Print every line of the listing below word for word, leaving out the pictures.

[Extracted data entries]
::::::::

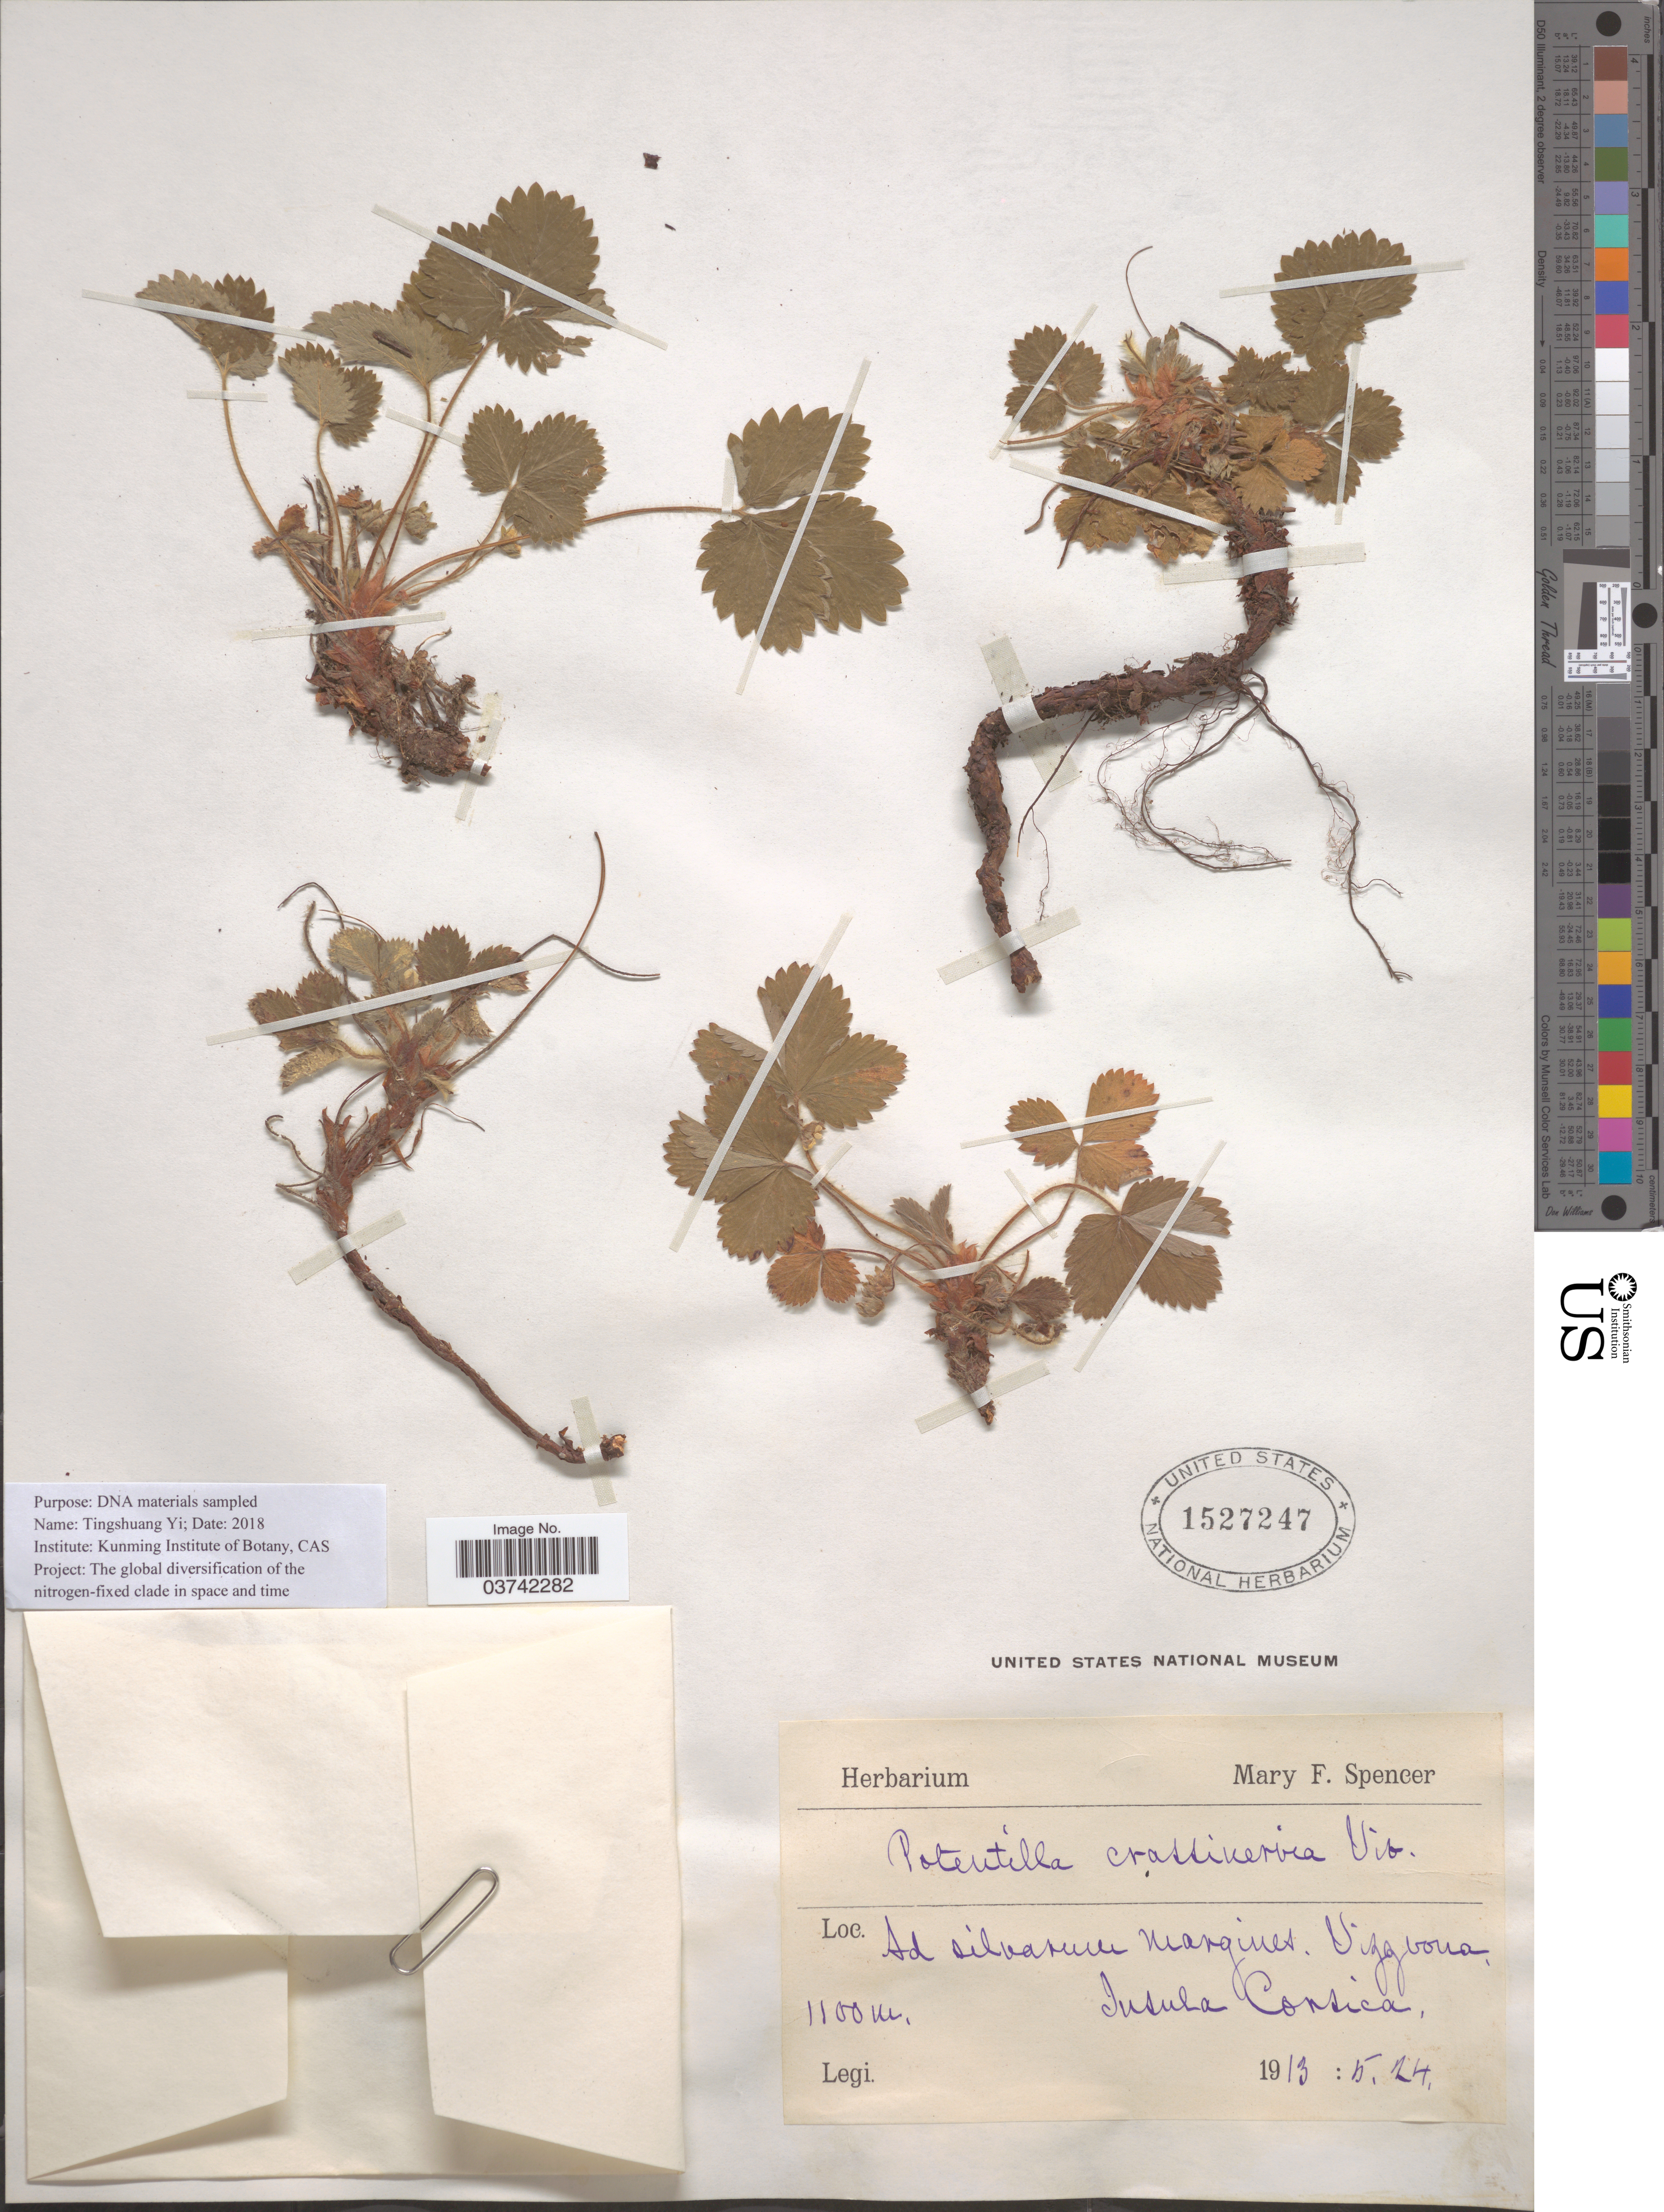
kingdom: Plantae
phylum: Tracheophyta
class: Magnoliopsida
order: Rosales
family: Rosaceae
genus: Potentilla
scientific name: Potentilla crassinervia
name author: Viv.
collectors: ex herb. Spencer, Mary Fiske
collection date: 1913-05-24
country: France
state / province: Corsica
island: Corse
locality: Ad silvarum Margines. Vizzvona, Insula Corsica.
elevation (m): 1100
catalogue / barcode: US 1527247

::::::::

● Final result
kingdom: Plantae
phylum: Tracheophyta
class: Magnoliopsida
order: Rosales
family: Rosaceae
genus: Potentilla
scientific name: Potentilla crassinervia
name author: Viv.
collectors: ex herb. Spencer, Mary Fiske
collection date: 1913-05-24
country: France
state / province: Corsica
island: Corse
locality: Ad silvarum Margines. Vizzvona, Insula Corsica.
elevation (m): 1100
catalogue / barcode: US 1527247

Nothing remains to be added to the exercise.